A single number is expected: the count of lines in the entries below that contain "back".

======== DATASET CONTENT ========

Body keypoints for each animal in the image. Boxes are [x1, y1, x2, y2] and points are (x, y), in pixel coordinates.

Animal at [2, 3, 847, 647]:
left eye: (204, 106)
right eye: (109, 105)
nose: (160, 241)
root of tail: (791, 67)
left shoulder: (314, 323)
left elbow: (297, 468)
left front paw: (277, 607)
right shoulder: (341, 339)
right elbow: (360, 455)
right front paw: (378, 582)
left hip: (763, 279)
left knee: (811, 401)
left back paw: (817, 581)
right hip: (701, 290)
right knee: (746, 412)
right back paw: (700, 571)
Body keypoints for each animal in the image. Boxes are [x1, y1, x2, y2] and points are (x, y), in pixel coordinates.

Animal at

========
======== DATASET CONTENT ========

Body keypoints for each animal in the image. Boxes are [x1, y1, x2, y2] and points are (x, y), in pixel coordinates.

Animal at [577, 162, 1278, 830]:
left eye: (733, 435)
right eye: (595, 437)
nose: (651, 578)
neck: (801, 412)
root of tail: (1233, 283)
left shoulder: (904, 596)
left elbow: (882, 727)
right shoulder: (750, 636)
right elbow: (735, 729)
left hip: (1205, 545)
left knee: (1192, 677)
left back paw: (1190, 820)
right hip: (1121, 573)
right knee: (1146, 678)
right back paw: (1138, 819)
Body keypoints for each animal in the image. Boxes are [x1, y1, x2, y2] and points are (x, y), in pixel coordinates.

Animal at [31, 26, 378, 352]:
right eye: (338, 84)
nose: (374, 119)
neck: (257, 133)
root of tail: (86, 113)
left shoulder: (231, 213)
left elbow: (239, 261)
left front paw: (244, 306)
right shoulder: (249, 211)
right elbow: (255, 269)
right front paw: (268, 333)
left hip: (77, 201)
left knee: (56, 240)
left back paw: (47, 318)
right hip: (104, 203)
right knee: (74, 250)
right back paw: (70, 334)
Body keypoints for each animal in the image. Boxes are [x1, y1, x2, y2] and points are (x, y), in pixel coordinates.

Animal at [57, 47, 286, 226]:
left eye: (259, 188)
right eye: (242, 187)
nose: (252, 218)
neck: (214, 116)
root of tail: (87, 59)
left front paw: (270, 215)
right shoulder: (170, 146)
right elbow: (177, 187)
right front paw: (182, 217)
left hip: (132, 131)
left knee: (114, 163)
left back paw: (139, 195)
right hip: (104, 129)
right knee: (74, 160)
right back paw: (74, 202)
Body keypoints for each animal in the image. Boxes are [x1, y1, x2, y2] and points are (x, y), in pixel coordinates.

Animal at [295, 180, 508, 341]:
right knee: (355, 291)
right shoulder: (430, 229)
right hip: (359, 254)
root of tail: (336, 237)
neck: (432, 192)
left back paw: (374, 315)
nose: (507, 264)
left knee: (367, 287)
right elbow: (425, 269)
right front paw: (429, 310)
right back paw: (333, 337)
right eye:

========

» **EXERCISE RESULT**
10